Micro-section of Failed Solder Joint
Cross-sectioning or micro-sectioning is a failure analysis technique for mechanically exposing a plane of interest in a die or package for further analysis or inspection. It consists of sawing, grinding, polishing, and staining the specimen until the area of interest is ready for optical microscopy and generation of digital images. The method described in IPC TM650-2.1.1 of micro-sectioning requires the encapsulation of the specimen in plastic to give it stability, support, and protection.
Conventional micro-sectioning starts with the preparation of the PCB to be examined. This consists of cleaning, mounting, and encapsulation of the sample in an epoxy resin. Typically, a sample is sawed to reduce its size prior to encapsulation. This is usually done to fit the specimen perfectly into the mold.
The location of the specimen in the mold during encapsulation is critical.
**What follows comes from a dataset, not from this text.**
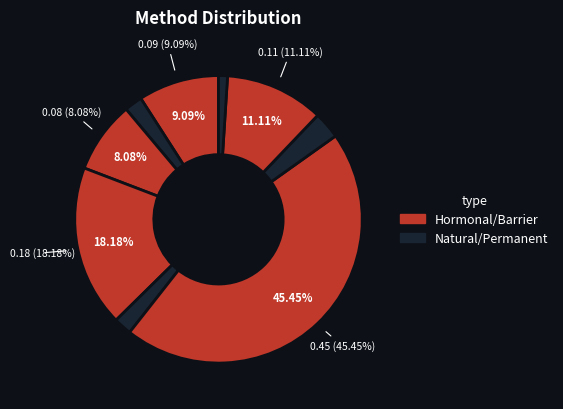

What is the change in value from Implant to Fertility awareness?

+0.1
It must be chosen well to minimize the sawing and grinding needed to expose the plane of interest. The resin is poured inside a vacuum impregnator to minimize bubbles or air pockets, which can affect the quality of the micro-sectioned sample. The sample is then cured.
Micro-section of Through-hole on PCB
Sample preparation is then followed by sawing of the encapsulated specimen usually with a diamond blade saw. The sawing in this step is usually done along a plane parallel to the plane of interest. Proper sawing minimizes the amount of grinding needed to expose the plane of interest in the specimen.
Grinding is done after the specimen has been cut to its optimum size, with the sample being polished thereafter. Each step should remove all the scratches from the previous step. Rinse the specimen between each step. Polishing follows grinding. Polishing is very similar to grinding, except that a fine cloth with diamond or alumina paste or powder on the surface is used instead of sand paper. All scratches on the cross-section surface should already have been removed after this step.
The sample is then ready for review, inspection and photographing.